The heads. You're looking at the heads. Sometimes he goes too far. He's the first one to admit it.
 In a war there are many moments for compassion and tender action. There are many moments for ruthless action - what is often called ruthless - what may in many circumstances be only clarity, seeing clearly what there is to be done and doing it, directly, quickly, awake, looking at it.
"Someday this war's gonna end". That'd be just fine with the boys on the boat. They weren't looking for anything more than a way home. Trouble is, I'd been back there, and I knew that it just didn't exist anymore.
Even the jungle wanted him dead, and that's who he really took his orders from anyway.
I began to wonder what they really had against Kurtz. It wasn't just insanity and murder; there was enough of that to go around for everyone.
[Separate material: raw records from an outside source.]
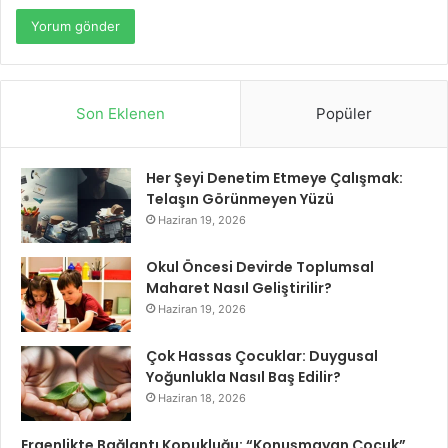
Son Eklenen
Popüler
Her Şeyi Denetim Etmeye Çalışmak:
Telaşın Görünmeyen Yüzü
Haziran 19, 2026
Okul Öncesi Devirde Toplumsal
Maharet Nasıl Geliştirilir?
Haziran 19, 2026
Çok Hassas Çocuklar: Duygusal
Yoğunlukla Nasıl Baş Edilir?
Haziran 18, 2026
Ergenlikte Bağlantı Kopukluğu: “Konuşmayan Çocuk”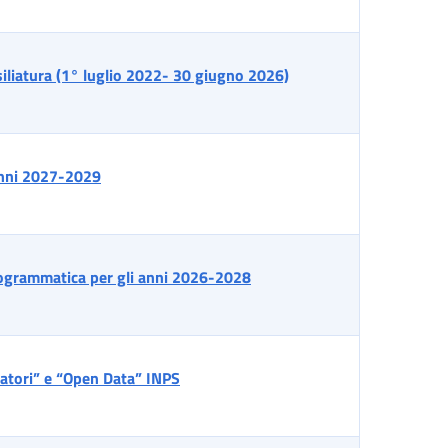
iliatura (1° luglio 2022- 30 giugno 2026)
anni 2027-2029
ogrammatica per gli anni 2026-2028
vatori” e “Open Data” INPS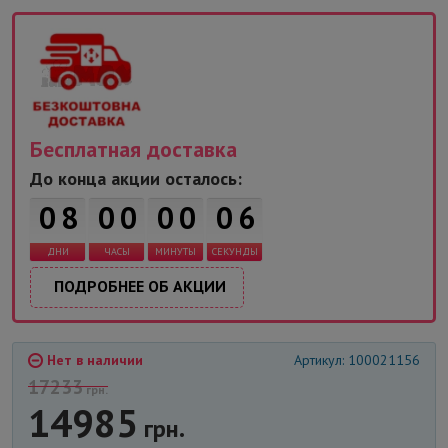
Бесплатная доставка
До конца акции осталось:
0
8
0
0
0
0
0
6
ДНИ
ЧАСЫ
МИНУТЫ
СЕКУНДЫ
ПОДРОБНЕЕ ОБ АКЦИИ
Нет в наличии
Артикул: 100021156
17233
грн.
14985
грн.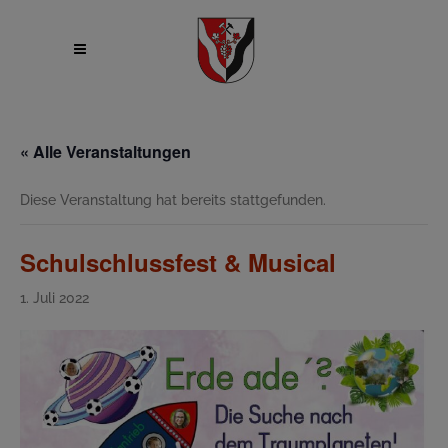
« Alle Veranstaltungen
Diese Veranstaltung hat bereits stattgefunden.
Schulschlussfest & Musical
1. Juli 2022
I was going to the worst place in the world and I didn't even know it yet.
We must kill them. We must incinerate them. Pig after pig... cow after cow... village after village... army after army...
I've seen horrors... horrors that you've seen. But you have no right to call me a murderer. You have a right to kill me. You have a right to do that... but you have no right to judge me. It's impossible for words to describe what is necessary to those who do not know what horror means. Horror... Horror has a face... and you must make a friend of horror. Horror and moral terror are your friends. If they are not, then they are enemies to be feared. They are truly enemies! I remember when I was with Special Forces... seems a thousand centuries ago. We went into a camp to inoculate some children. We left the camp after we had inoculated the children for polio, and this old man came running after us and he was crying. He couldn't see. We went back there, and they had come and hacked off every inoculated arm. There they were in a pile. A pile of little arms. And I remember... I... I... I cried, I wept like some grandmother. I wanted to tear my teeth out; I didn't know what I wanted to do! And I want to remember it. I never want to forget it... I never want to forget. And then I realized... like I was shot... like I was shot with a diamond... a diamond bullet right through my forehead. And I thought, my God... the genius of that! The genius! The will to do that! Perfect, genuine, complete, crystalline, pure. And then I realized they were stronger than we, because they could stand that these were not monsters, these were men... trained cadres. These men who fought with their hearts, who had families, who had children, who were filled with love... but they had the strength... the strength... to do that. If I had ten divisions of those men, our troubles here would be over very quickly. You have to have men who are moral... and at the same time who are able to utilize their primordial instincts to kill without feeling... without passion... without judgment... without judgment! Because it's judgment that defeats us.
Saigon... shit; I'm still only in Saigon... Every time I think I'm gonna wake up back in the jungle.

When I was home after my first tour, it was worse.


I'd wake up and there'd be nothing. I hardly said a word to my wife, until I said "yes" to a divorce. When I was here, I wanted to be there; when I was there, all I could think of was getting back into the jungle. I'm here a week now... waiting for a mission... getting softer. Every minute I stay in this room, I get weaker, and every minute Charlie squats in the bush, he gets stronger. Each time I looked around the walls moved in a little tighter.
 He had only two ways home: death, or victory.
He likes you because you're still alive.